■ **Exercise instructions**: All lines of the listing below are to be printed again exactly.

+++

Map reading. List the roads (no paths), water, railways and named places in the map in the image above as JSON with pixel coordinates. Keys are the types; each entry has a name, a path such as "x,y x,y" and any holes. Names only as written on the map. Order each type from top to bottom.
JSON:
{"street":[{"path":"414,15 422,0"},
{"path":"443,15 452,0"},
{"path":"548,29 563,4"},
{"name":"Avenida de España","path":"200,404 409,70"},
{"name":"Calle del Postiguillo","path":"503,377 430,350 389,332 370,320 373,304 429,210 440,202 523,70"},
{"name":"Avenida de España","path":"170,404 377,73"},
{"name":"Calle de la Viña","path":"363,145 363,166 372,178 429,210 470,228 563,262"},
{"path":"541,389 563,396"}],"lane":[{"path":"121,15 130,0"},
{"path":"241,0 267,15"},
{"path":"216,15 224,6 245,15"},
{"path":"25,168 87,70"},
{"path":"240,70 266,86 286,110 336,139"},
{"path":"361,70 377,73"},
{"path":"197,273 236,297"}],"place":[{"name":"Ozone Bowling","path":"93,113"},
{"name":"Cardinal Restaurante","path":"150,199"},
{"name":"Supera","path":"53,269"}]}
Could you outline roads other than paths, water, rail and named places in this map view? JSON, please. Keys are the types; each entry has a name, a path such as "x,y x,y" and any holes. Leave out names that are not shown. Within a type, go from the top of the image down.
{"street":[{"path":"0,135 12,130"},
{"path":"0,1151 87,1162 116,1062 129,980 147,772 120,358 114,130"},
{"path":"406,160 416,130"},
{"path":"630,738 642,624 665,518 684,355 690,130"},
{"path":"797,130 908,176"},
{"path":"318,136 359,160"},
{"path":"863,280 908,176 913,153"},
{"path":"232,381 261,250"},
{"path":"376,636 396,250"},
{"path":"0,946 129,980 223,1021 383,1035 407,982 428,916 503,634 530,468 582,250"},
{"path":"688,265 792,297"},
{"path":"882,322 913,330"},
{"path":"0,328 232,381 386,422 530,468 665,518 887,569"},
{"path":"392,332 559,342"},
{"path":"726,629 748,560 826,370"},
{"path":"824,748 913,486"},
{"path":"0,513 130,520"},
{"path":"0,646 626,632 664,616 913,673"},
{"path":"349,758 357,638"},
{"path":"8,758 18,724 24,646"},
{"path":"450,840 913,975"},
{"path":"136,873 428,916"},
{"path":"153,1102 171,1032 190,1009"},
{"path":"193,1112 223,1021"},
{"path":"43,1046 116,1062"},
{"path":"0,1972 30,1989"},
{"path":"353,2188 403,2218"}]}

+++

■ **Result of this task**:
Map reading. List the roads (no paths), water, railways and named places in the map in the image above as JSON with pixel coordinates. Keys are the types; each entry has a name, a path such as "x,y x,y" and any holes. Names only as written on the map. Order each type from top to bottom.
JSON:
{"street":[{"path":"414,15 422,0"},
{"path":"443,15 452,0"},
{"path":"548,29 563,4"},
{"name":"Avenida de España","path":"200,404 409,70"},
{"name":"Calle del Postiguillo","path":"503,377 430,350 389,332 370,320 373,304 429,210 440,202 523,70"},
{"name":"Avenida de España","path":"170,404 377,73"},
{"name":"Calle de la Viña","path":"363,145 363,166 372,178 429,210 470,228 563,262"},
{"path":"541,389 563,396"}],"lane":[{"path":"121,15 130,0"},
{"path":"241,0 267,15"},
{"path":"216,15 224,6 245,15"},
{"path":"25,168 87,70"},
{"path":"240,70 266,86 286,110 336,139"},
{"path":"361,70 377,73"},
{"path":"197,273 236,297"}],"place":[{"name":"Ozone Bowling","path":"93,113"},
{"name":"Cardinal Restaurante","path":"150,199"},
{"name":"Supera","path":"53,269"}]}
Could you outline roads other than paths, water, rail and named places in this map view? JSON, please. Keys are the types; each entry has a name, a path such as "x,y x,y" and any holes. Leave out names that are not shown. Within a type, go from the top of the image down.
{"street":[{"path":"0,135 12,130"},
{"path":"0,1151 87,1162 116,1062 129,980 147,772 120,358 114,130"},
{"path":"406,160 416,130"},
{"path":"630,738 642,624 665,518 684,355 690,130"},
{"path":"797,130 908,176"},
{"path":"318,136 359,160"},
{"path":"863,280 908,176 913,153"},
{"path":"232,381 261,250"},
{"path":"376,636 396,250"},
{"path":"0,946 129,980 223,1021 383,1035 407,982 428,916 503,634 530,468 582,250"},
{"path":"688,265 792,297"},
{"path":"882,322 913,330"},
{"path":"0,328 232,381 386,422 530,468 665,518 887,569"},
{"path":"392,332 559,342"},
{"path":"726,629 748,560 826,370"},
{"path":"824,748 913,486"},
{"path":"0,513 130,520"},
{"path":"0,646 626,632 664,616 913,673"},
{"path":"349,758 357,638"},
{"path":"8,758 18,724 24,646"},
{"path":"450,840 913,975"},
{"path":"136,873 428,916"},
{"path":"153,1102 171,1032 190,1009"},
{"path":"193,1112 223,1021"},
{"path":"43,1046 116,1062"},
{"path":"0,1972 30,1989"},
{"path":"353,2188 403,2218"}]}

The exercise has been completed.